**Goal of the exercise:**
Your answer must be one number: the count of lines below that hold the word "Obtenir".

**Provided entries:**
==========
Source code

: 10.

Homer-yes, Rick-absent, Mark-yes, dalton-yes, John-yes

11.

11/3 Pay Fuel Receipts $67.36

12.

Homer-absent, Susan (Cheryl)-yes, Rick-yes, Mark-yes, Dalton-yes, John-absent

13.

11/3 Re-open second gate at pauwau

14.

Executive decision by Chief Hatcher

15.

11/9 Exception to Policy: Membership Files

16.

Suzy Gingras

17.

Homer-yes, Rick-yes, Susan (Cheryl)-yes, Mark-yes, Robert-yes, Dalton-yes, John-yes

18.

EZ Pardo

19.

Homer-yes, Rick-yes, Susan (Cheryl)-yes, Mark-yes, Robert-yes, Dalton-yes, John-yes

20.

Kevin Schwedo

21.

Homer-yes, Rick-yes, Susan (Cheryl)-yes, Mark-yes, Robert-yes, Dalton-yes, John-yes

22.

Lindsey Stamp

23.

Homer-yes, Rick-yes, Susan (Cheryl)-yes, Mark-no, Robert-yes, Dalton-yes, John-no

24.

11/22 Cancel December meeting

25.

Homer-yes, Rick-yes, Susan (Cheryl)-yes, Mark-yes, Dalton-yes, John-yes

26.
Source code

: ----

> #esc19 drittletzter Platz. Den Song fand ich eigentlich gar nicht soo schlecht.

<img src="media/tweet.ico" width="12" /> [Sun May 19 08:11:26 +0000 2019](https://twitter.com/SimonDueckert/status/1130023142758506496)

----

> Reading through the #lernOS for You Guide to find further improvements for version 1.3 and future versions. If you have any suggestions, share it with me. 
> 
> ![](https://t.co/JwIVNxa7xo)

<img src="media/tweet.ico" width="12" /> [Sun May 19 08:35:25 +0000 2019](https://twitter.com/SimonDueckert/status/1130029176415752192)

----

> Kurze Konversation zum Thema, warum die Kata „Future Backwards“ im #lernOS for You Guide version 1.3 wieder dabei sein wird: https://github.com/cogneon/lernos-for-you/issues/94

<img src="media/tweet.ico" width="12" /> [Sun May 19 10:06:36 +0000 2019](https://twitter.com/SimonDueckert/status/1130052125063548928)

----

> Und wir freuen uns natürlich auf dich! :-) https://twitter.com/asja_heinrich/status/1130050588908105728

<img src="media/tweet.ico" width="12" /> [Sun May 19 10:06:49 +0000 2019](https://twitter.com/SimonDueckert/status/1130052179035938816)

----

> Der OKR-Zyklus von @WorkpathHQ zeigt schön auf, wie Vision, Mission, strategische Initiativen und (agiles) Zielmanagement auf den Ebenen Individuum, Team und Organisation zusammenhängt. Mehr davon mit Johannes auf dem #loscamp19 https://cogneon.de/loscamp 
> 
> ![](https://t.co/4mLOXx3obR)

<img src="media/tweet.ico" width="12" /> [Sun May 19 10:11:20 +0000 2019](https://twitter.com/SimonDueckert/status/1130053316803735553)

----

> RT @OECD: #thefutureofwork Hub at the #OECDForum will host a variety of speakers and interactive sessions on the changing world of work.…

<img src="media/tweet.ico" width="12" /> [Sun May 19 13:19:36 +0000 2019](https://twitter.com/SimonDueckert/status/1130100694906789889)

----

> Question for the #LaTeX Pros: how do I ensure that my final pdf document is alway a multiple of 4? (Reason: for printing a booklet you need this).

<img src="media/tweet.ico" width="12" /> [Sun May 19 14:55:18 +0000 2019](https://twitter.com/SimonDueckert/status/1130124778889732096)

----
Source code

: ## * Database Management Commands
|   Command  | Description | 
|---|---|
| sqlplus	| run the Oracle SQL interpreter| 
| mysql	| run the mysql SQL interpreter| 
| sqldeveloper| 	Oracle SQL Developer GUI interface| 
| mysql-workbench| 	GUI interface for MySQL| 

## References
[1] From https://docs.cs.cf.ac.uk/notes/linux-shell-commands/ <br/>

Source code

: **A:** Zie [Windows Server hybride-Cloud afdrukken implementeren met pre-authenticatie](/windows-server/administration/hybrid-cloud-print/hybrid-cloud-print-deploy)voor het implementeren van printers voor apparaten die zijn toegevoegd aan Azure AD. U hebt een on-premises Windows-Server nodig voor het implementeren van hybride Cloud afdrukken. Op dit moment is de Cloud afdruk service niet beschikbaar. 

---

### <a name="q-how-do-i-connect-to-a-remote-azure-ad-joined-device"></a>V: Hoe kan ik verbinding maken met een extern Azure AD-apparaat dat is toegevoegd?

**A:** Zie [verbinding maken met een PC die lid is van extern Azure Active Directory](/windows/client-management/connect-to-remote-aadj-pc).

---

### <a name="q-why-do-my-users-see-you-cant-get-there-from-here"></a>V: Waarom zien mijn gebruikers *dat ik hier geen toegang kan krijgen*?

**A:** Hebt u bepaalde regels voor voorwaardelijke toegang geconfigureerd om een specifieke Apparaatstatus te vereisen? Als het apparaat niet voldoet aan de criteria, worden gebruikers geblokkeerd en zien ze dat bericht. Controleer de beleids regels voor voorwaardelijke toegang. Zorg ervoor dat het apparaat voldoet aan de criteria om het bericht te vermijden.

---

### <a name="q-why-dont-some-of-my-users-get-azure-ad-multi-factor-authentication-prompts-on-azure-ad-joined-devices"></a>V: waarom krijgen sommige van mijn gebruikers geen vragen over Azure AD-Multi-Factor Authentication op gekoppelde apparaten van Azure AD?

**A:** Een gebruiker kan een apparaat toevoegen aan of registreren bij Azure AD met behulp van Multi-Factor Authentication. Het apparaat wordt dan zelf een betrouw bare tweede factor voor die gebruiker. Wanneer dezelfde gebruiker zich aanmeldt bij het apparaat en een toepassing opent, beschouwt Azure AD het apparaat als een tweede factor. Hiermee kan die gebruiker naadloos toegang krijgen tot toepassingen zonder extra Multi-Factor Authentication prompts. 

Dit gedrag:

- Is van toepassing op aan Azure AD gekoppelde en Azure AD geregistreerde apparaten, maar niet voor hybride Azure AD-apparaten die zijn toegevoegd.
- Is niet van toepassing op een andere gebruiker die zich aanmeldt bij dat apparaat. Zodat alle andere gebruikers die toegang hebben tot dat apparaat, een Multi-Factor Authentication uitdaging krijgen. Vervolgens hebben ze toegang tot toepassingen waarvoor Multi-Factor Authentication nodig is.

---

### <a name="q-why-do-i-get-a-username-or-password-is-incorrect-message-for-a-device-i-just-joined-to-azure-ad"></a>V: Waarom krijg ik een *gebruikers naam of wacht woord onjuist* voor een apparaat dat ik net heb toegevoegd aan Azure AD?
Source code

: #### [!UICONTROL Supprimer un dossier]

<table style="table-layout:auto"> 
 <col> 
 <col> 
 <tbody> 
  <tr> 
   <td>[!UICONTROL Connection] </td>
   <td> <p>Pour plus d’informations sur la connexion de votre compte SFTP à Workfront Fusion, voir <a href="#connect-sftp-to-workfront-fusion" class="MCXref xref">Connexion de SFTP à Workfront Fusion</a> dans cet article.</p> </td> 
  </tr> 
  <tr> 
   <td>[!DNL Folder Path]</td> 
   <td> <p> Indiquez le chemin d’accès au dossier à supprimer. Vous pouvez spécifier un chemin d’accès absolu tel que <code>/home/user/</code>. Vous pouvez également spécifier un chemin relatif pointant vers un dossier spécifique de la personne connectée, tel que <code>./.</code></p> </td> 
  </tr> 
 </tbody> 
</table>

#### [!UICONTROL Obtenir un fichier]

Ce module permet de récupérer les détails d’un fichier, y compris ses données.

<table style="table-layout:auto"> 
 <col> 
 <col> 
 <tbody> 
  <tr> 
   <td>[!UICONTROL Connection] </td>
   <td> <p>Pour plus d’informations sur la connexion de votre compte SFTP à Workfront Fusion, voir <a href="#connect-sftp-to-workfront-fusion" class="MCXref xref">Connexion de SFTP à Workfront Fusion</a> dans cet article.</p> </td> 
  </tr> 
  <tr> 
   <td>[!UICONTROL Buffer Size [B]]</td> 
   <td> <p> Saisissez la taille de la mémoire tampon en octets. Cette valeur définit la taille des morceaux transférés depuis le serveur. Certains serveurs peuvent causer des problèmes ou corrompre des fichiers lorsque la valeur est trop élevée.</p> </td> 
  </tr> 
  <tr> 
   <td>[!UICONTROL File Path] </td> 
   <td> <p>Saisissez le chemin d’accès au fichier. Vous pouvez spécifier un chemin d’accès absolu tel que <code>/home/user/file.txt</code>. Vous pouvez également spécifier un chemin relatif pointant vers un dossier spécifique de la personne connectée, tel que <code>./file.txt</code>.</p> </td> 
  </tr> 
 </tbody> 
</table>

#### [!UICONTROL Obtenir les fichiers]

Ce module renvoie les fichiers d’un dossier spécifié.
==========
**Task solution:**
2